No âmbito social, a preocupação do professor é de que a negligência dos serviços públicos esteja na ausência de debates e da efetivação de políticas na base, ou seja, nas escolas municipais.
Foto: http://gesporte.blogspot.com.br
“É preciso pensar nas questões que são em tese decorrente da falta de equipamentos públicos de esporte, cultura, lazer, especialmente para periferias, com maior dificuldade de acesso a saneamento básico, a água encanada, escolas, ou seja, na verdade a questão da discussão sobre a política de esporte nas periferias é, também, discutir os problemas das questões como violência. Eu sou daqueles que defende que a discussão sobre políticas públicas, sobretudo, que tenha a população infanto juvenil como protagonista, não pode ser discutida de forma pontual, mas discutir o conjunto das políticas para essa clientela.”
PARTICIPAÇÃO SOCIAL
Pesquisando no site oficial da Prefeitura do Recife sobre participação social, encontramos a aba Conselhos Municipais. Lá, você acha desde o Conselho Municipal de Alimentação Escolar, até o de Combate às Drogas. Sem tirar o mérito de ambos, e apesar de existir o Conselho Municipal de Políticas Públicas para a Juventude, nós não visualizamos o Conselho Municipal de Esportes, ou algo do gênero. Afinal, não é só o jovem que pratica as modalidades esportivas.

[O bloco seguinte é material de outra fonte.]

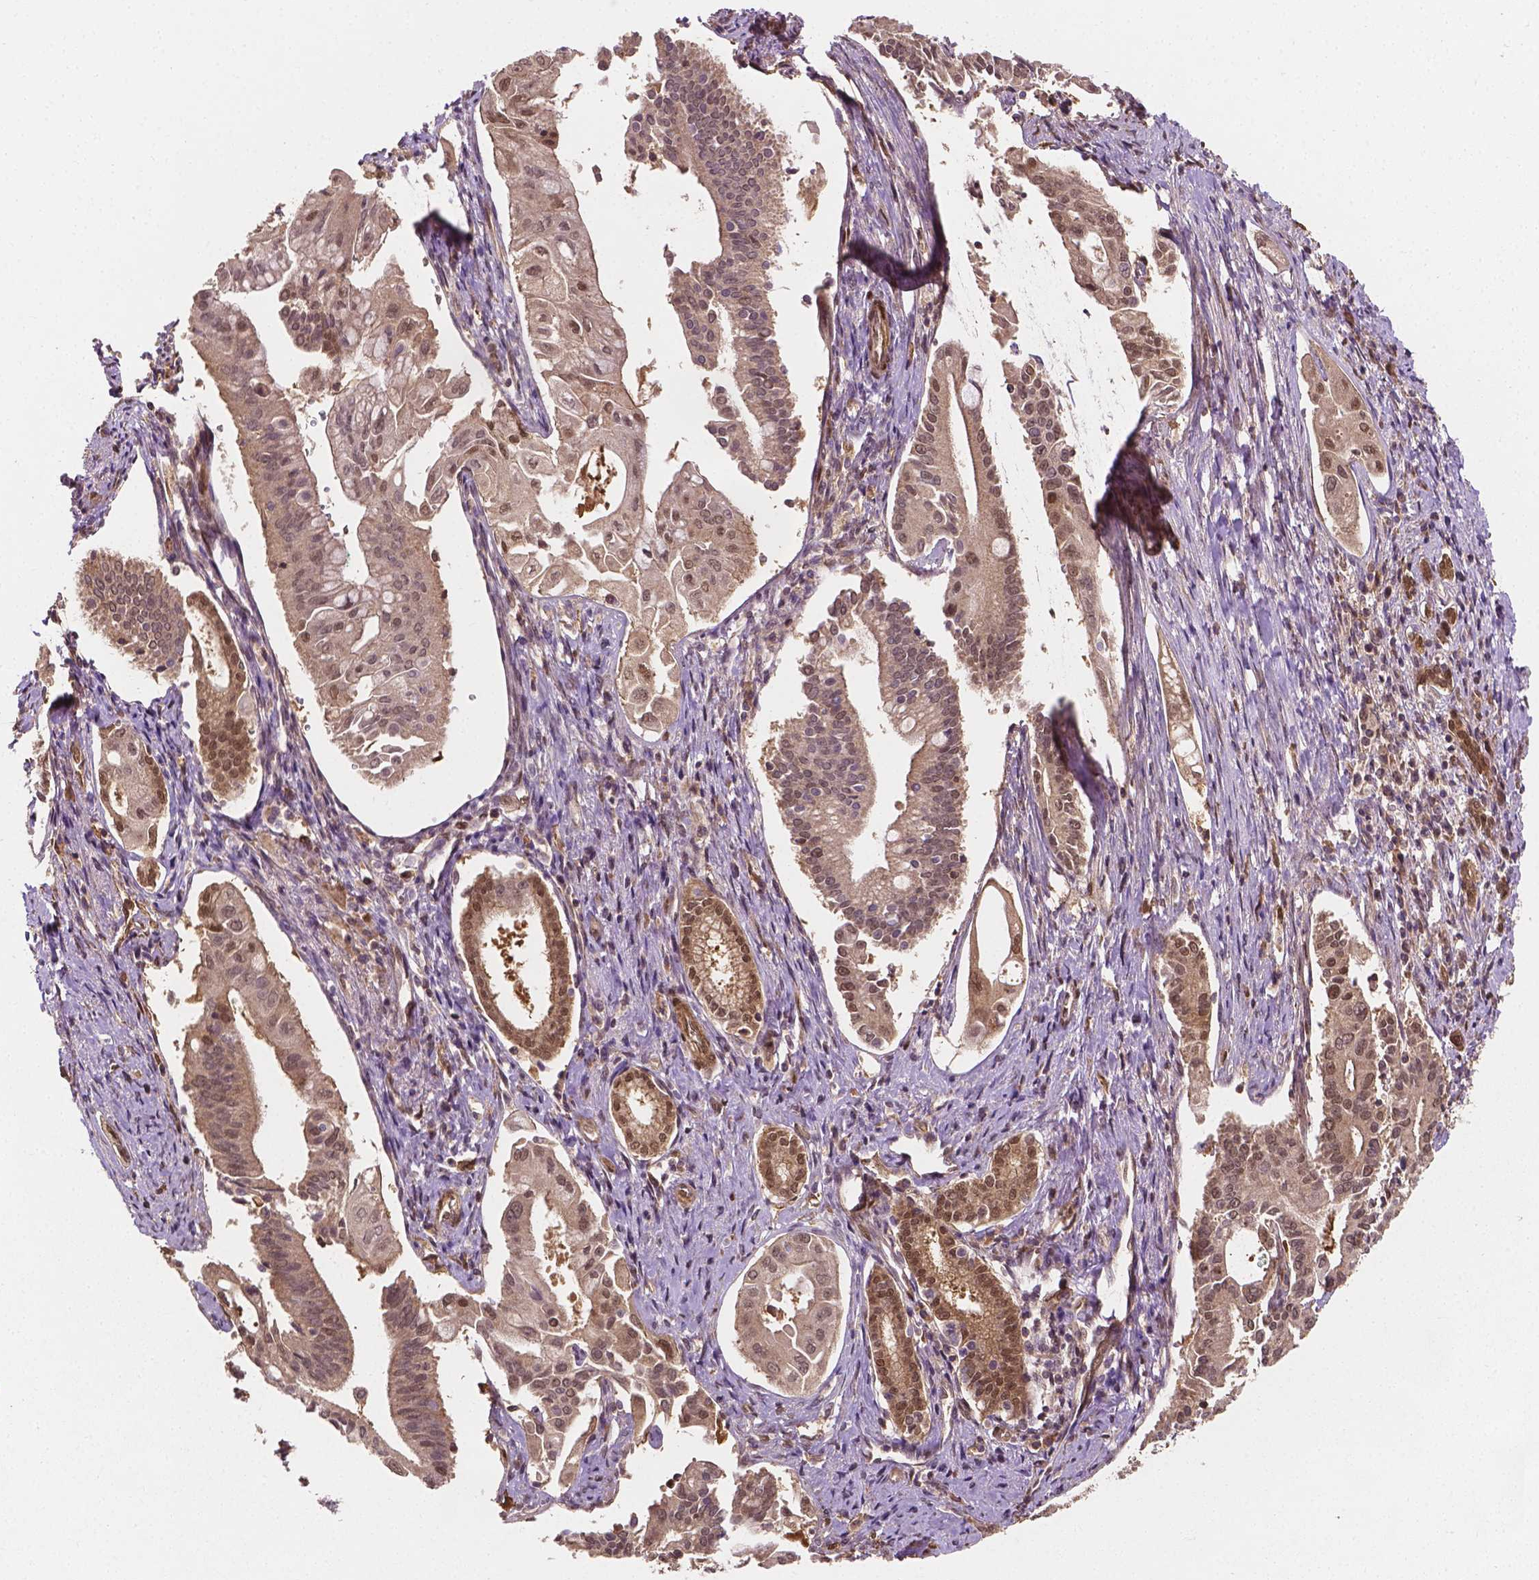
{"staining": {"intensity": "weak", "quantity": "25%-75%", "location": "nuclear"}, "tissue": "pancreatic cancer", "cell_type": "Tumor cells", "image_type": "cancer", "snomed": [{"axis": "morphology", "description": "Adenocarcinoma, NOS"}, {"axis": "topography", "description": "Pancreas"}], "caption": "Immunohistochemistry of human pancreatic cancer shows low levels of weak nuclear positivity in about 25%-75% of tumor cells.", "gene": "YAP1", "patient": {"sex": "female", "age": 68}}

INVESTIMENTO NO ESPORTE. A FONTE SECOU?
Na Série: “A fonte secou - E agora?’’ do programa Esporte Espetacular, da Rede Globo, o repórter Marcos Uchoa apresentou dados que afirmam: “98% do dinheiro que sustenta o esporte no Brasil são recursos públicos, verbas do governo federal e passado os grandes eventos como Olimpíadas e Copa do Mundo. No meio de uma crise econômica, o esporte deixou de ser prioridade para quem cuida do orçamento em Brasília.
No primeiro episódio, o olhar sobre menores investimentos nos esportes olímpicos foi retratado aprofundadamente. O pós Olimpíadas trouxe um cenário traumático para os atletas de alto nível. Sem patrocínio, ficaram sem técnico, nutricionista e psicólogo. Resultado: a situação declinou ocasionando não só a queda de rendimento, como no ranking dos melhores do mundo. Com um custo elevado para se manter, os holofotes das Olimpíadas se transformaram em incertezas para os medalhistas brasileiros.
Segundo a série, as principais vias de financiamento desses atletas são: a Lei Agnelo Piva, que dedica 3,2% das rendas das Loterias Federais, dividindo entre o Comitê Olímpico do Brasil, Comitê Paralímpico Brasileiro e a Confederação Brasileira dos Clubes; a Lei de Incentivo ao Esporte, onde o Imposto de Renda das Empresas são direcionados diretamente a projetos esportivos; o Bolsa Atleta e a Bolsa Pódio, que ajudam atletas da elite que tem boa chance de pódio nas competições. Os convênios firmados no Ministério dos Esportes, o patrocínio de empresas estatais como os Correios, Caixa Econômica Federal, Banco do Brasil, etc é outra fonte importante, além das Forças Armadas.
Fica claro, portanto, que ainda há muito a ser feito para que se fortaleça o entendimento sobre a importância que as práticas esportivas possuem. O esporte vai muito além, ele muda vidas e a realidade das pessoas.